A Hidden Pivot support at 187.31 looks clear and compelling, so we should use it as a minimum downside objective for the near term. A sharp bounce from that number would be bullish and unsurprising, but any significant slippage beneath it, especially within minutes of the first time it is touched, would be a very negative sign. What makes the down-pattern so enticing is the fact that its point 'B' exceeded two "external" lows to the left. _______UPDATE The easy breach of 187.31 foretold the weakness that followed. Now, if the HUI fails to hold above a Hidden Pivot support at 182.69, it would hint of more downside to at least 167.82. Anything below that midpoint pivot, and, hey, you really don't want to know.

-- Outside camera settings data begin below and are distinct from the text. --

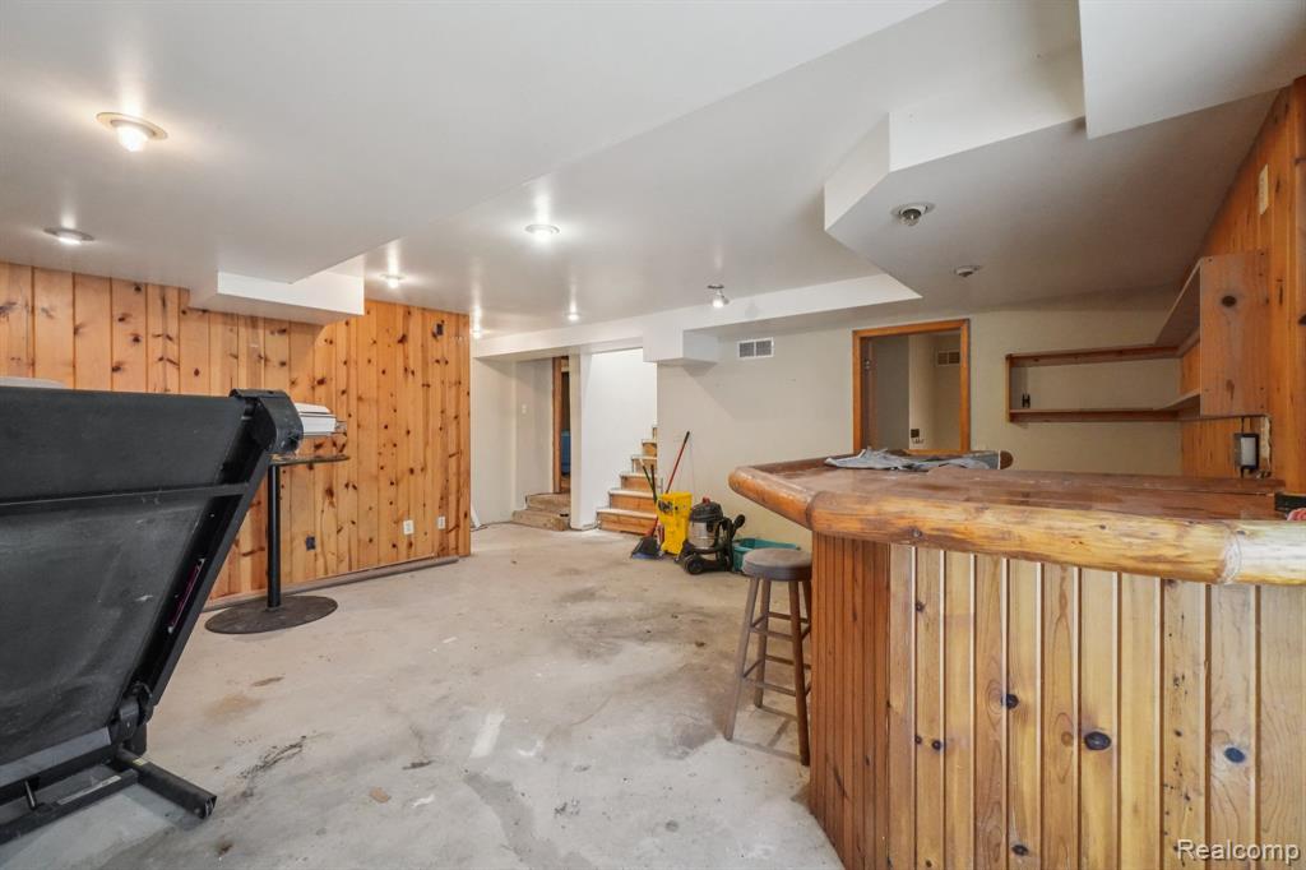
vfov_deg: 77.3
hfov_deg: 100.4
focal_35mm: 15
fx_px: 544
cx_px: 653
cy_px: 435
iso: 5000
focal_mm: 10
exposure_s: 1/30
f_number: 8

The coordinates off the hourly chart are A=268.06 (October 14); B=150.27 (October 24).

C Citigroup (9.87)

– Posted in: Current Touts Free Rick's Picks

A short squeeze worthy of the name should be able to push Citi up to at least 13.50, a midpoint resistance mentioned here earlier that comes off the weekly chart. If such a scenario is going to play out, it would likely be in conjunction with some pseudo-momentous announcement arising from this weekend's economic summit. As a longshot speculation, let's bid for some December 12.50 calls (CLZ) -- 1.01 for two of them, day order. They should be in reach today with the stock trading around 10.24. That's the Hidden Pivot midpoint of the down-pattern begun on 11/10 from 12.28. _______ UPDATE: My apologies, for it was January 12.50 calls that were intended, not the Decembers. In any event, no bottom-fishing should be attempted until the stock itself comes down to the 10.24 target. If you bought December calls on the opening for 0.81, I'll recommend selling them now for a small profit -- the current bid is 0.90 -- so that you can get a fresh start at the even better price I'm expecting. _______ FURTHER UPDATE: Dump any calls bought with the stock at 10.24, since Citi may be going into its death dive. Not only was the minor HP support at 10.24 obliterated, but also another at 10.16 that comes off the weekly chart. Perhaps this is a response to the wanton recklessness of Paulson's latest excuse for a bailout. In any event, it is clear that the Captains of Finance have completely lost control of the U.S. financial system.

November Crude (57.40)

– Posted in: Current Touts Free Rick's Picks

We haven't traded this vehicle much, but a Hidden Pivot support at 57.62 looks like easy pickings. This trade's for crude oil aficionados only, and it comes with the caveat that even the loveliest targets in this vehicle need just a little more leeway than we typically give the E-Mini S&Ps and the E-Mini Dow. About 15-20 cents on the stop-loss would be about right, but you'll be on your own if the order fills. _______ UPDATE: Although crude took a 44-cent bounce from 57.36, that would not have been quite enough to justify a long from the target low, 57.62. That's assuming you used the minimum 27-cent stop-loss implicitly required to hold onto the position. Bottom line, you could have experienced anything from a break-even trade (if you'd raised the initial stop-loss on the rally to 57.80) to a loss of around $220. FYI, the breach of the pivot implies that weakness is now likely to continue to at least 53.71.